Lawmakers reversed course this week on legislation that would have required elections for members of the Public Service Commission, opting instead to study the issue.
The House Tourism Development and Energy Committee approved a revised bill less than a week after a coalition of business leaders called on lawmakers to pull the plug on the measure that would end the current process under which PSC members are appointed by the governor and approved by the Senate.
“I’m glad today that we kept the conversation alive,” said state Rep. Keith Hall, D-Phelps, an eastern Kentucky community where electric rates have increased by some 31 percent since 2006.
Hall said the revised bill calls for the study to be completed by Dec. 15, in time for lawmakers to reconsider the proposal in next year’s legislative session.
“By keeping the conversation alive and doing the study, I’m going to resurrect it on another day,” he said.
Kentucky Chamber of Commerce President Dave Adkisson said electing PSC members would politicize the process of setting utility rates.
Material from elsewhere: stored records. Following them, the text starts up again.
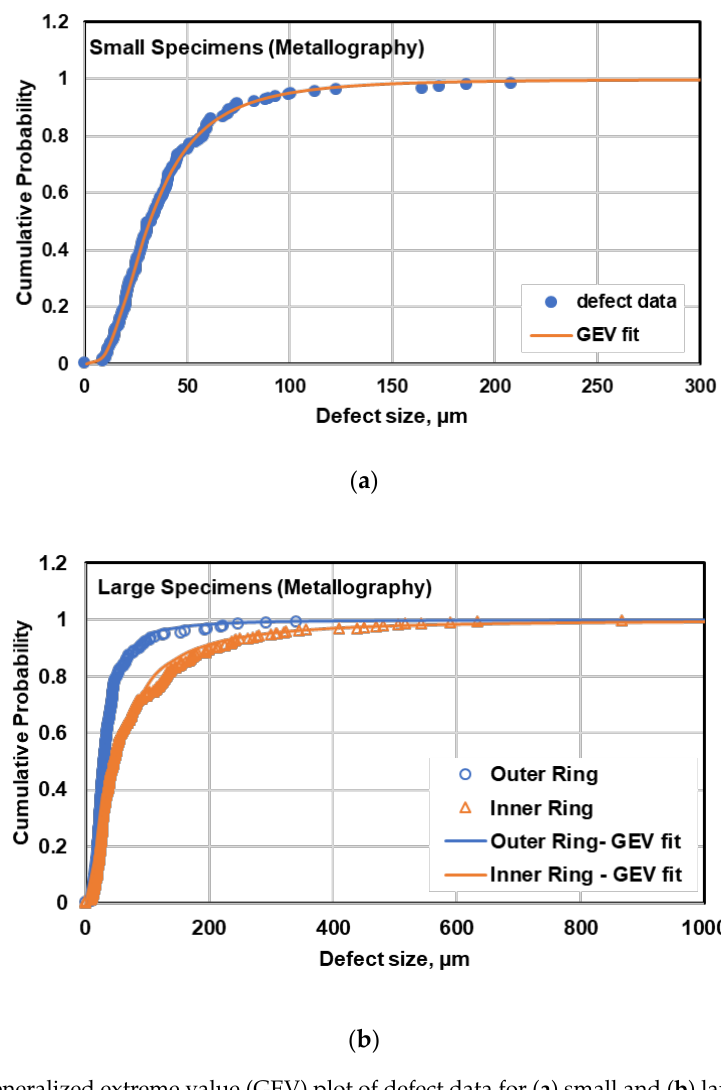
Figure 17. Generalized extreme value (GEV) plot of defect data for ( a ) small and ( b ) large specimens. Table 5. Comparison of the maximum defect estimated by block maxima (BM) approach using metallography (2D) data as well as those estimated by peak-over-threshold (POT) approach using µCT (3D) data with the maximum fata defects observed on fracture surfaces (the unit of the estimates is in µm).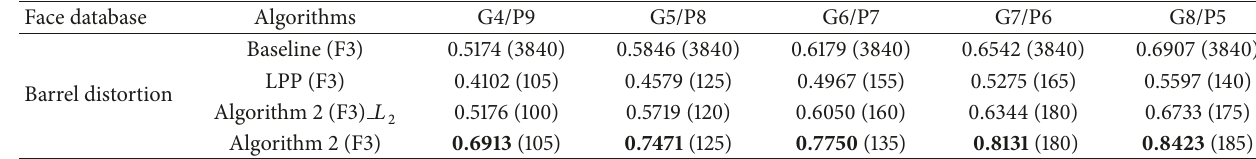
Table 12: The recognition rates on barrel distortion AR face database over “F3” features; recognition rates (dimensionality). Face database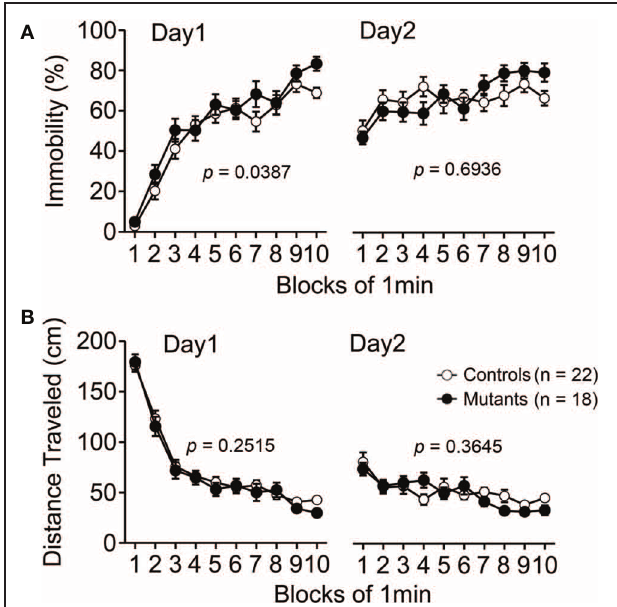
FIGURE 4 | Normal performance in behavioral despair of Apc + / − mice 9–10 weeks of age in the Porsolt forced swim test. (A) Apc + / − mice showed a significant decrease in immobility time compared to wild-type mice at day 1, whereas there was no significant difference between genotypes at day 2. (B) No significant differences between genotypes in distance traveled were observed. Apc + / − mice, n = 18; wild-type mice, n = 22.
However, Pike County Community Services Director Carol Napier argued Monday that electing members would make the PSC more consumer-friendly.
The legislation, which passed the Senate earlier this month, would have expanded the PSC from three members to seven and would require their election by popular vote to staggered fouryear terms. The members would be chosen from each of Kentucky’s six congressional districts. The seventh member would represent the state at large.
Sen. Ray Jones, D-Pikeville, had proposed electing PSC members after eastern Kentucky residents were hit last year with a 17 percent electric rate increase. He said that increase was followed by one of the coldest winters in modern history, generating exorbitant monthly utility bills, especially for the elderly and others on fixed incomes.
“People are having to make tough choices — pay electric bills or buy food,” Napier said.
The Public Service Commission has taken no position on the legislation. However, spokesman Andrew Melnykovych said previously that every state with an elected commission has higher electric rates than Kentucky.
Tom FitzGerald, head of an organization that represents lowincome consumers in utility rate cases, sided with Kentucky’s business representatives last week in calling for the defeat of the legislation.
FitzGerald, who has been the face of the Kentucky Resources Council for more than 25 years, said no evidence exists to suggest electing members to the PSC would lead to lower rates. He said this week that he supports the revised legislation that directs a study of the proposal.